Provided passage Start Marker

Model Based on Age, Routine Lab Tests Predicts Atherosclerotic CVD Accurately

In HealthDay News
by Healthday

C-statistics for laboratory models do not differ significantly from those of more complex pooled cohort equations

By Elana Gotkine HealthDay Reporter

MONDAY, Dec. 11, 2023 (HealthDay News) — The CANHEART (Cardiovascular Health in Ambulatory Care Research Team) Lab Models can predict atherosclerotic cardiovascular disease (ASCVD) with similar accuracy to more complex models, according to a study published online Dec. 12 in the Annals of Internal Medicine.

Maneesh Sud, M.D., Ph.D., from Sunnybrook Health Sciences Centre in Toronto, and colleagues developed and validated sex-specific prediction models for ASCVD using age and routine laboratory tests in a derivation and internal validation cohort of 2,160,497 women and 1,833,147 men aged 40 to 75 years without cardiovascular disease from April 2009 to December 2015 and an external validation cohort of 31,697 primary care patients from January 2010 to December 2014. Prediction model performance was compared to that of the pooled cohort equations (PCEs).

The researchers found that the sex-specific models were well calibrated; for both sexes, the relative differences were less than 1 percent between the mean predicted and observed risk. The C-statistics were 0.77 and 0.71 in women and men, respectively. A relative difference of less than 14 percent was seen in external validation in primary care patients; in both sexes, there was an absolute difference of less than 0.3 percentage points in mean predicted and observed risks. For the laboratory models, the C-statistics were 0.72 for both sexes and did not differ significantly from those of the PCEs for women or men.

“Future studies are needed to determine whether automating these models in daily practice improves prescribing of preventive treatments according to clinical practice guidelines,” the authors write.

Provided passage End Marker
Dataset extract Start Marker

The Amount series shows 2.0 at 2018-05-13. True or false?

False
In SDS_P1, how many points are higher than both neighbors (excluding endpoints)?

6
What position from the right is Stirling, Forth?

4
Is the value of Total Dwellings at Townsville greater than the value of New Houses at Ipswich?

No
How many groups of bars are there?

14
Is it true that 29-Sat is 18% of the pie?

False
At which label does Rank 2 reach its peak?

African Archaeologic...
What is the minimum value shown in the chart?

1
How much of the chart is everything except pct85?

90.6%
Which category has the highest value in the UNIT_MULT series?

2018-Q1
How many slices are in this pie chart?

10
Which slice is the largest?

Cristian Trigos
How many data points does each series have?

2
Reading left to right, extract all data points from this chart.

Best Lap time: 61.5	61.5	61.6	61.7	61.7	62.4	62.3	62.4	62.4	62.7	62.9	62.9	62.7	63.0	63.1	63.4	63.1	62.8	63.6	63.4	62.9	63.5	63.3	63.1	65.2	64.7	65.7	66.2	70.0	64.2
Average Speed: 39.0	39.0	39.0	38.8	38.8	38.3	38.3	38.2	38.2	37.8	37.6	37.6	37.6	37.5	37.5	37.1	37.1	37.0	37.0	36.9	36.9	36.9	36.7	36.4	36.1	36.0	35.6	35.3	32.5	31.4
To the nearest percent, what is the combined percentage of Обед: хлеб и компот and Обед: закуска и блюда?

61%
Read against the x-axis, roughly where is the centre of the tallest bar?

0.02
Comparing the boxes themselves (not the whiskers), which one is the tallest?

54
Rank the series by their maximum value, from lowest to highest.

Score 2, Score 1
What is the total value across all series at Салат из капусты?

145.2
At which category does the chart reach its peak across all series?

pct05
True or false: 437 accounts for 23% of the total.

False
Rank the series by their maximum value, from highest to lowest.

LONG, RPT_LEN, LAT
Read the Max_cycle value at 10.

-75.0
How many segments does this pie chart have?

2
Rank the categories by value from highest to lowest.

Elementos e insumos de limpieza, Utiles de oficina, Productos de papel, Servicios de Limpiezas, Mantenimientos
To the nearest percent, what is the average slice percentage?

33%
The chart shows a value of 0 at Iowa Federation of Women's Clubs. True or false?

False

Dataset extract End Marker

What this exercise asks:
1. Answer these questions using the news report on the CANHEART Lab Models:
(a) At which institution is Maneesh Sud based?
(b) How many primary care patients were in the external validation cohort?
(c) What do the authors say future studies are needed to determine?
2. Summarize the news report on the CANHEART Lab Models in two sentences.

Replies:
1.
(a) Sunnybrook Health Sciences Centre in Toronto.
(b) 31,697.
(c) Whether automating these models in daily practice improves prescribing of preventive treatments according to clinical practice guidelines.

2. Researchers developed and validated sex-specific models that predict atherosclerotic cardiovascular disease from age and routine laboratory tests, drawing on millions of adults aged 40 to 75 without cardiovascular disease, and compared them with the pooled cohort equations. The models were well calibrated, and their C-statistics did not differ significantly from those of the more complex pooled cohort equations for women or men.